| What to produce |
Please set out the stretch of the listing from the line containing "de la ciudad" through the line containing "近嘉義火車站的一所動物醫院。醫院對面及隔壁還有二個停車場，" as a JSON list of strings, one per line, with blank lines left out.

━━ Provided data

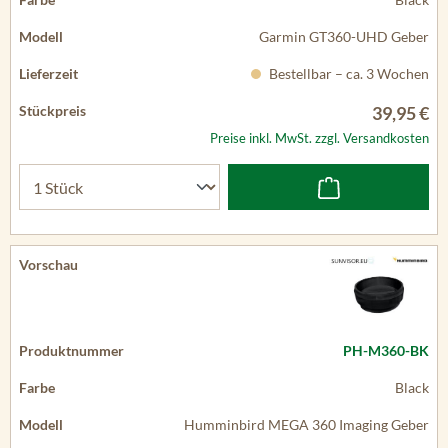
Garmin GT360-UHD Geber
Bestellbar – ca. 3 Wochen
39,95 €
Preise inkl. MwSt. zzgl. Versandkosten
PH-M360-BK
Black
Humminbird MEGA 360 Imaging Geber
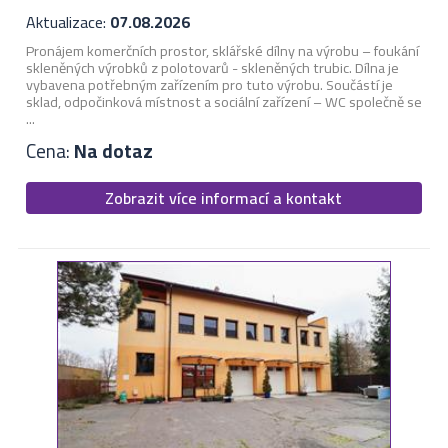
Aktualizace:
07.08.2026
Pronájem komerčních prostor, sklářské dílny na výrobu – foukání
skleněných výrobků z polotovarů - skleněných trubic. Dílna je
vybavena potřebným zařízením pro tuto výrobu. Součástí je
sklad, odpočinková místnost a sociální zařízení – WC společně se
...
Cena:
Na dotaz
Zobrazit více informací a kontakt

━━━━
━━ Provided data

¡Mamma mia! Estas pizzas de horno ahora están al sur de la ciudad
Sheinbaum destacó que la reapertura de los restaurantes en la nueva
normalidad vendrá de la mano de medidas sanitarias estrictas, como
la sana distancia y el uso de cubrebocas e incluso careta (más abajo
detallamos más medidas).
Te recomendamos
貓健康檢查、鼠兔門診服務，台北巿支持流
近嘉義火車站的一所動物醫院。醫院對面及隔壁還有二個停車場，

━━━━

| The answer |
[
  "¡Mamma mia! Estas pizzas de horno ahora están al sur de la ciudad",
  "Sheinbaum destacó que la reapertura de los restaurantes en la nueva",
  "normalidad vendrá de la mano de medidas sanitarias estrictas, como",
  "la sana distancia y el uso de cubrebocas e incluso careta (más abajo",
  "detallamos más medidas).",
  "Te recomendamos",
  "貓健康檢查、鼠兔門診服務，台北巿支持流",
  "近嘉義火車站的一所動物醫院。醫院對面及隔壁還有二個停車場，"
]